Member of the National Assembly
- In office June 1999 – August 2002
- Constituency: KwaZulu-Natal

Delegate to the National Council of Provinces

Assembly Member for KwaZulu-Natal
- In office May 1994 – June 1999

Personal details
- Born: Geoffrey Bongumusa Bhengu 25 August 1940 (age 85) Death date 2012/05/20
- Citizenship: South Africa
- Party: Inkatha Freedom Party

= Geoffrey Bhengu =

South African politician (born 1940) (death 2012)

Geoffrey Bongumusa Bhengu (born 25 August 1940 -died 20 May 2012) is a South African politician from KwaZulu-Natal. He represented the Inkatha Freedom Party (IFP) in the national Parliament from May 1994 until August 2002, when moved to the KwaZulu-Natal Legislature.

== Legislative career ==
In South Africa's first post-apartheid elections in 1994, Bhengu was elected to represent the IFP in the Senate (later the National Council of Provinces), serving the KwaZulu-Natal constituency. In the next general election in 1999, he was elected to an IFP seat in the National Assembly, again from the KwaZulu-Natal list.

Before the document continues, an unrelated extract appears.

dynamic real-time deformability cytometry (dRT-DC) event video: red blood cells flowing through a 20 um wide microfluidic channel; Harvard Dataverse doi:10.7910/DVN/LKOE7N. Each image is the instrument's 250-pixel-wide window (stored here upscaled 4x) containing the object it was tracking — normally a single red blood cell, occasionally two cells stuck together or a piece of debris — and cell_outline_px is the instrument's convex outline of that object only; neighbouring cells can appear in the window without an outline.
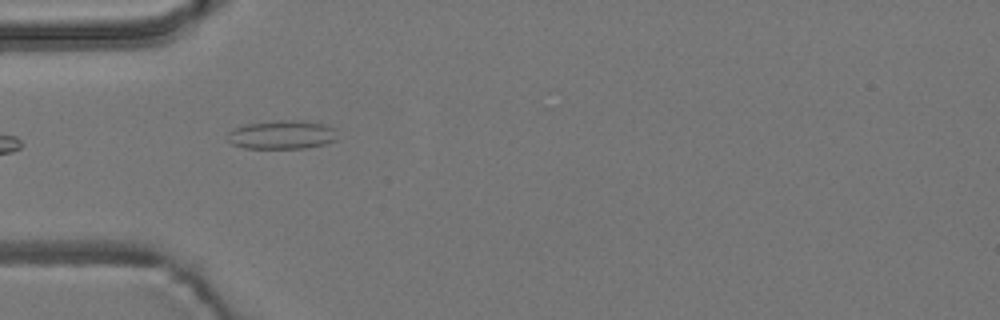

However, midway through the term, the Mail & Guardian reported that Bhengu was likely to be transferred to the KwaZulu-Natal Legislature, where the IFP hoped to stack its seats with party loyalists in order to minimise the losses of the upcoming floor-crossing window. Bhengu was indeed sworn in to the KwaZulu-Natal Legislature on 13 August 2002. He was re-elected to a full term in the provincial legislature in the 2004 general election.